----- The input

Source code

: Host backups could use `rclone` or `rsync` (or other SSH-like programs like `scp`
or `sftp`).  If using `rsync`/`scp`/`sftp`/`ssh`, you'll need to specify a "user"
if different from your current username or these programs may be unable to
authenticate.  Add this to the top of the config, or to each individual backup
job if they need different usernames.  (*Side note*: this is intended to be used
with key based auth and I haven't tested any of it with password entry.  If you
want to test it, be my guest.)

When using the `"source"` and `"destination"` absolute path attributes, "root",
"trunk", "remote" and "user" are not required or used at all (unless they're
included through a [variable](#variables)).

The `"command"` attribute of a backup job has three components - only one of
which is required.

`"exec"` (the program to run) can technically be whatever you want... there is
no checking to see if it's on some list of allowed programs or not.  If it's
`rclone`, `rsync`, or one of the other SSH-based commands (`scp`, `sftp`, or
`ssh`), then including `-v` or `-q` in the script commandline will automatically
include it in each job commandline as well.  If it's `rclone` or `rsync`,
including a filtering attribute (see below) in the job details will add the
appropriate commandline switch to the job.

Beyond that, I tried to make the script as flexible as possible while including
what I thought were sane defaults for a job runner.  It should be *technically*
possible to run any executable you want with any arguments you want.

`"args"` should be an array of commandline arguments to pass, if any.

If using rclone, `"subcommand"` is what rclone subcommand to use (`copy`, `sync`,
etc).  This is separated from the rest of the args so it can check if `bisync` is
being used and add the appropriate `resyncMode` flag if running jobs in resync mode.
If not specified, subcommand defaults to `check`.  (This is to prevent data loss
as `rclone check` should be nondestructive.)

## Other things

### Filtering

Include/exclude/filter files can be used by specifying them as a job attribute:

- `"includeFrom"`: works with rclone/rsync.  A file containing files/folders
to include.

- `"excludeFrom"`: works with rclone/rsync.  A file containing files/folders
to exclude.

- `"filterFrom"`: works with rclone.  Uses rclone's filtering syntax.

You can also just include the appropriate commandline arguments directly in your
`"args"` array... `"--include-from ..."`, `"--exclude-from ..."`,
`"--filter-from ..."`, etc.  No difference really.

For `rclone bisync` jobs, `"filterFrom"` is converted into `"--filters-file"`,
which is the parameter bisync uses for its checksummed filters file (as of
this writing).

----------

▸ Task details:
From the records, copy every line that has the string "based" in it.

▸ Expected output:
with key based auth and I haven't tested any of it with password entry.  If you
`rclone`, `rsync`, or one of the other SSH-based commands (`scp`, `sftp`, or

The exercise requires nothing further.